Repeat exactly, and only, the lines from the one containing "- nuclear medicine （核医学）" through the last line of the data below.
Segment Start: Listed entries
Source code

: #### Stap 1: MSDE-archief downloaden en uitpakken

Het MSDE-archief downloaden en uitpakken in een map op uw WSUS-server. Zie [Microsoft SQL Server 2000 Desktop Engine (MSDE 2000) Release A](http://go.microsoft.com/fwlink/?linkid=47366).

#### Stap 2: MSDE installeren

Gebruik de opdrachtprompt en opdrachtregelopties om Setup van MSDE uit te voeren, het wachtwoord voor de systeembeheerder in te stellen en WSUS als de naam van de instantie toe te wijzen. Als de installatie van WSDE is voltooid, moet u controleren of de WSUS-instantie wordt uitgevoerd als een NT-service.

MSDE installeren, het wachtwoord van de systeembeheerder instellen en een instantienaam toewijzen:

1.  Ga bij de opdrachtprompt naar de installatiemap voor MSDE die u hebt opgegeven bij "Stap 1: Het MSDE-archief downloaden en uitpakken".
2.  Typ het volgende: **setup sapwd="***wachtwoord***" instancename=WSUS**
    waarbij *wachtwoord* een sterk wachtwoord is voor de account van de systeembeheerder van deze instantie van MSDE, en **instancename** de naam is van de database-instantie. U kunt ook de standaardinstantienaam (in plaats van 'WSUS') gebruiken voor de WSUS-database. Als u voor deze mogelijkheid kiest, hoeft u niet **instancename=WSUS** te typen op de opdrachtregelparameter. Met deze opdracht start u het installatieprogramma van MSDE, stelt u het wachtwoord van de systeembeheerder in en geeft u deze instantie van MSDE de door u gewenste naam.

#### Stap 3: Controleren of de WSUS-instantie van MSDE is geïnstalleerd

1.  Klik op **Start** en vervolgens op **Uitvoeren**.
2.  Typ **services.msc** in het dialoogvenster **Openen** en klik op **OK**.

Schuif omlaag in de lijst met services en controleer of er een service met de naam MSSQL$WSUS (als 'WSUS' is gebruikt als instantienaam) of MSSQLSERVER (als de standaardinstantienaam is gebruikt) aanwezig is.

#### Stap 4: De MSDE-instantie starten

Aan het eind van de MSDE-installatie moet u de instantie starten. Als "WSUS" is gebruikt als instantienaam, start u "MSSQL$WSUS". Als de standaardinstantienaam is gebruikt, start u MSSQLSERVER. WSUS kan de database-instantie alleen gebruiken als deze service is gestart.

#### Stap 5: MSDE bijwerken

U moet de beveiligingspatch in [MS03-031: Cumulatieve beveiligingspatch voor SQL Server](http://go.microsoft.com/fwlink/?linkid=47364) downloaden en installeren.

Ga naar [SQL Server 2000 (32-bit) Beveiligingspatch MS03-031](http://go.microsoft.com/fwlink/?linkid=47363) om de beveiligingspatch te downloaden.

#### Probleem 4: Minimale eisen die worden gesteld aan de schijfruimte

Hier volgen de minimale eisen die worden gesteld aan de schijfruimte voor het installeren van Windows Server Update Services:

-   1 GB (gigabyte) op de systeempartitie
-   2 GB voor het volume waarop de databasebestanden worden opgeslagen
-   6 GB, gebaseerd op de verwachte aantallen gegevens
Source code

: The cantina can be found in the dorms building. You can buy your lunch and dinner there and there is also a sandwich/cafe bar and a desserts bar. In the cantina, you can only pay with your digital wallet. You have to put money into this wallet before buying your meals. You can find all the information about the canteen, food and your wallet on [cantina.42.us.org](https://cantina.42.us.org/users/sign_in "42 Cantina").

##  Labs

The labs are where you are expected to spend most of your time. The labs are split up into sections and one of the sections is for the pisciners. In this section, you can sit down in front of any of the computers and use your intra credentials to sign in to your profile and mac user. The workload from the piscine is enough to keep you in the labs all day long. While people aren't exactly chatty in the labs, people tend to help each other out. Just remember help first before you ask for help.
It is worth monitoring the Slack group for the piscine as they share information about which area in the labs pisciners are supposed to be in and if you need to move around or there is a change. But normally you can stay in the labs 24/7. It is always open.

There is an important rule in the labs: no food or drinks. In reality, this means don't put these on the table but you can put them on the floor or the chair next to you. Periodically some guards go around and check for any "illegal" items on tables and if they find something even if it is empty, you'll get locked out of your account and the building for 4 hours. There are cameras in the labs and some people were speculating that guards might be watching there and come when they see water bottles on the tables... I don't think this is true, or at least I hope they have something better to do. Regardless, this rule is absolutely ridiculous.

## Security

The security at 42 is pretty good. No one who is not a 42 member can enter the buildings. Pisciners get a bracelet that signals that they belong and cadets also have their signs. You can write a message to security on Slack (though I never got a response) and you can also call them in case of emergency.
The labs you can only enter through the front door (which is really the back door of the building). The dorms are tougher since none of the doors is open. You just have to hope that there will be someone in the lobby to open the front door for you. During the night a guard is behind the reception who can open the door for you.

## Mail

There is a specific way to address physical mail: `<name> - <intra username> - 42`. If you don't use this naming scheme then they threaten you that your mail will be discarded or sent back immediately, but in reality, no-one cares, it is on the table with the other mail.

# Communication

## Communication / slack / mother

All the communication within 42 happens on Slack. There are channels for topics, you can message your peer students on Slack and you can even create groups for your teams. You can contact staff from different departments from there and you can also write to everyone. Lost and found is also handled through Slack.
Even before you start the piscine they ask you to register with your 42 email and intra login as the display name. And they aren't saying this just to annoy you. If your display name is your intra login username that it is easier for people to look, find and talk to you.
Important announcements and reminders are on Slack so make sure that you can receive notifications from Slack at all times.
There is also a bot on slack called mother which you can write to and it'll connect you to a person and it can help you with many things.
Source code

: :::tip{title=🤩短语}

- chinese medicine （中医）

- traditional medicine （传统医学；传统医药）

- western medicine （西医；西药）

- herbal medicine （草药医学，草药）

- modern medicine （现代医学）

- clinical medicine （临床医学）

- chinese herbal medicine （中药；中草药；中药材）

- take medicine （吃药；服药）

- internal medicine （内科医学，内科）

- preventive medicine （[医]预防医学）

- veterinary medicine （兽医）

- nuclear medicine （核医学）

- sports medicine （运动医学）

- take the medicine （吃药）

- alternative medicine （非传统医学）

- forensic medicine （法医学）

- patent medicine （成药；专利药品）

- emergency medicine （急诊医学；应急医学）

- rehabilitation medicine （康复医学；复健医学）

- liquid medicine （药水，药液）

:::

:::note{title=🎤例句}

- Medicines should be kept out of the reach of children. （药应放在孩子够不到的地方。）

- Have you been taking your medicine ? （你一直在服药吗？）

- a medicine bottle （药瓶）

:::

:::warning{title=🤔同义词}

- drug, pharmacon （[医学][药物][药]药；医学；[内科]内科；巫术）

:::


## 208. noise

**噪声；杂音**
Segment End: Listed entries
• **Response area**:
- nuclear medicine （核医学）

- sports medicine （运动医学）

- take the medicine （吃药）

- alternative medicine （非传统医学）

- forensic medicine （法医学）

- patent medicine （成药；专利药品）

- emergency medicine （急诊医学；应急医学）

- rehabilitation medicine （康复医学；复健医学）

- liquid medicine （药水，药液）

:::

:::note{title=🎤例句}

- Medicines should be kept out of the reach of children. （药应放在孩子够不到的地方。）

- Have you been taking your medicine ? （你一直在服药吗？）

- a medicine bottle （药瓶）

:::

:::warning{title=🤔同义词}

- drug, pharmacon （[医学][药物][药]药；医学；[内科]内科；巫术）

:::


## 208. noise

**噪声；杂音**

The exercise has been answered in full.